3. Мысли в заключение.
Эти предложения, набросанные исходя из католической перспективы, не претендуют никоим образом на полноту, но сознательно приглашают к дальнейшей дискуссии о конкретных формах, которые бы могло принять служение Петра в экумене с точки зрения различных Церквей и церковных общин. Возможным завершением этого дискусионного процесса могла бы однажды стать реальная организационная форма, которая бы представляла Церковь Иисуса Христа во внешних сношениях и поддерживала бы известную степень единства в лице того, кто является в обычном понимании, пожалуй что, главой крупнейшей христианской Церкви.
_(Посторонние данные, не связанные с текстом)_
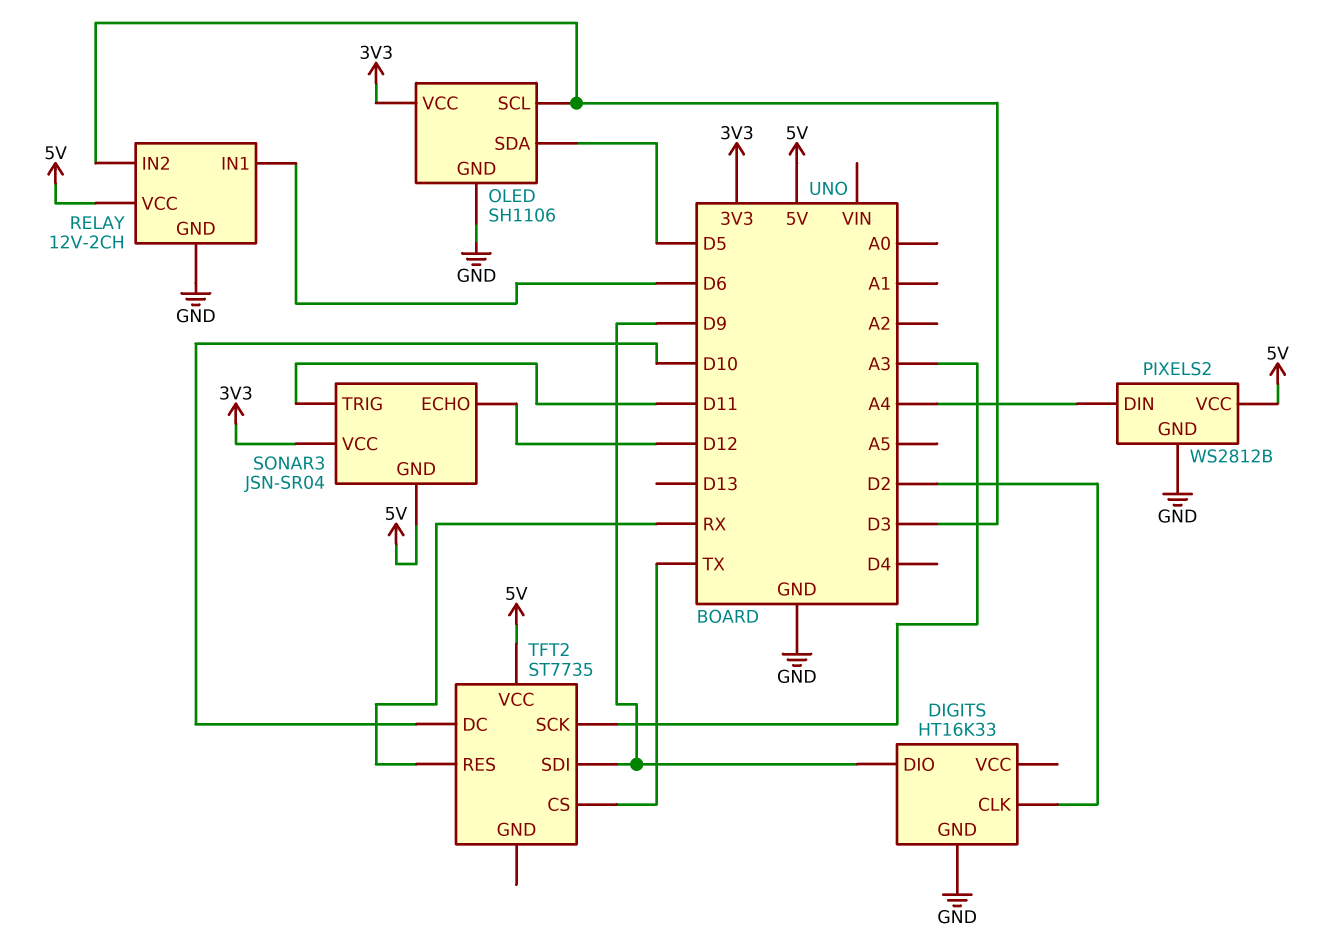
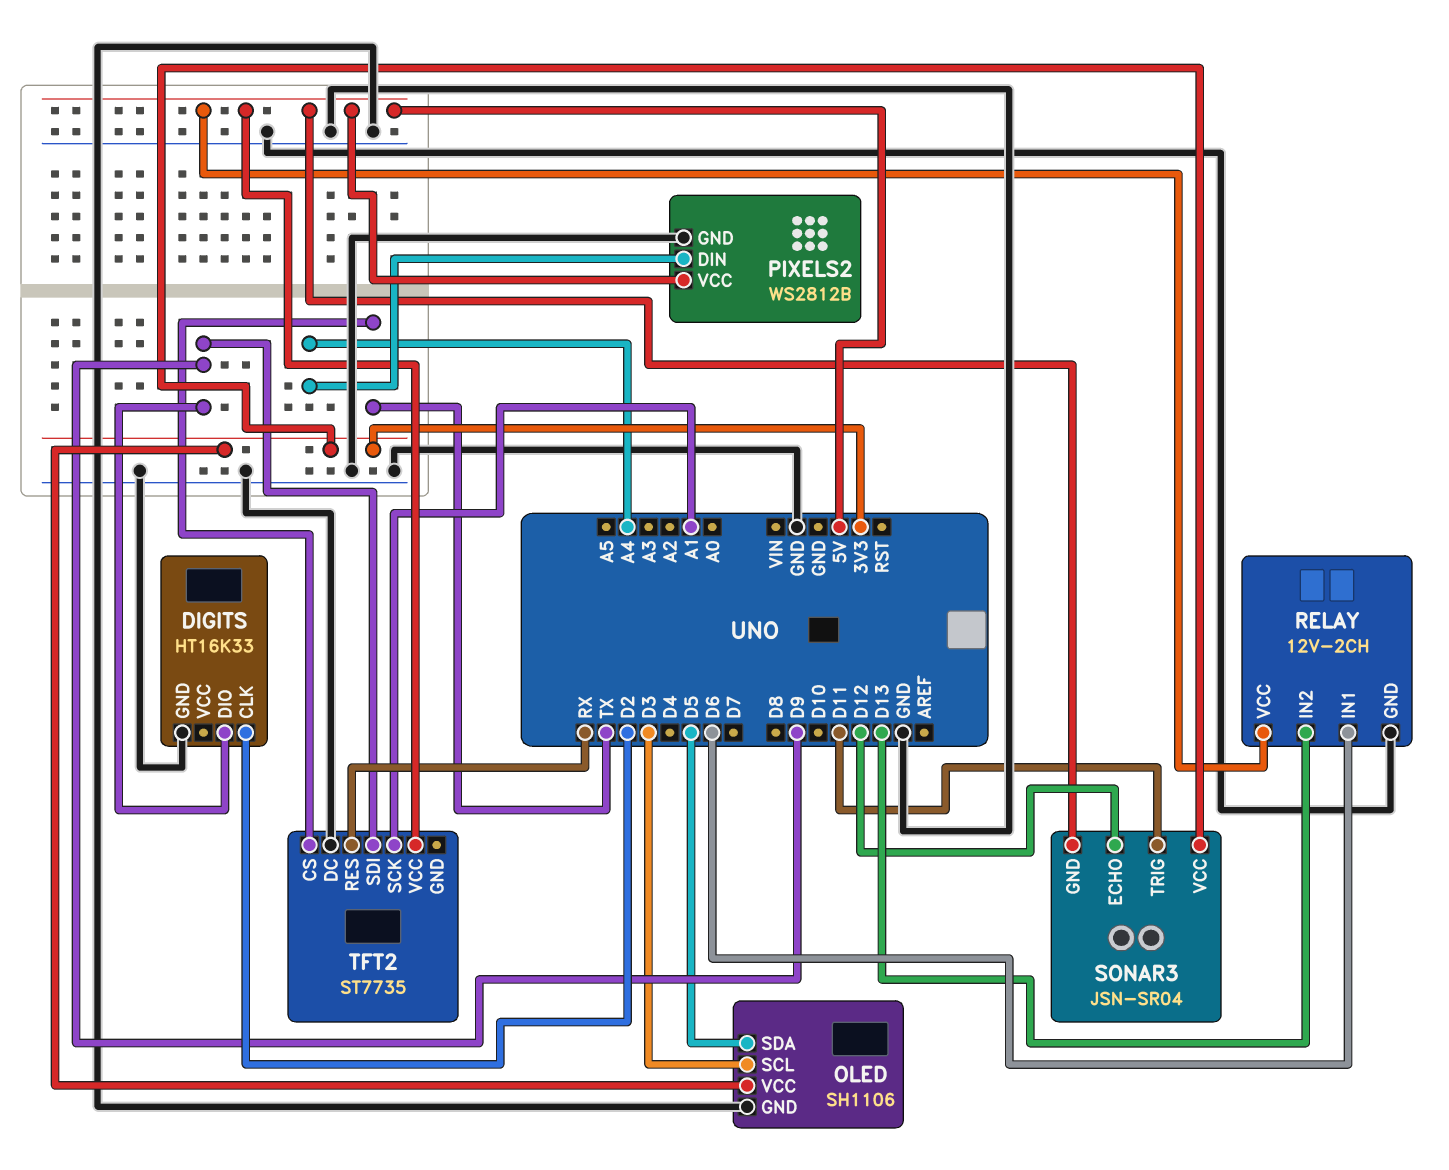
RELAY pin IN2: D3 -> D13
TFT2 pin DC: D10 -> GND
TFT2 pin SCK: A3 -> A1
Испонение этой задачи однозначно найдет свой центр тяжести в служении, так как истинное руководстсво возможно лишь в уравновешенном балансе между авторитетом, коллегиальностью и субсидиарностью. Это служение на благо церковного общения (Соmmunio-Koinonia) отвечало бы в высокой степени устремлениям Св. Григория Великого, той личности, которая уже в те времена вплотную приблизилась к сегодняшнему экуменическому представлению о папстве (23) как объединяющем моменте внутри христианства (24) и которая может показать, что примат и экумена вполне способны к симбиозу(25).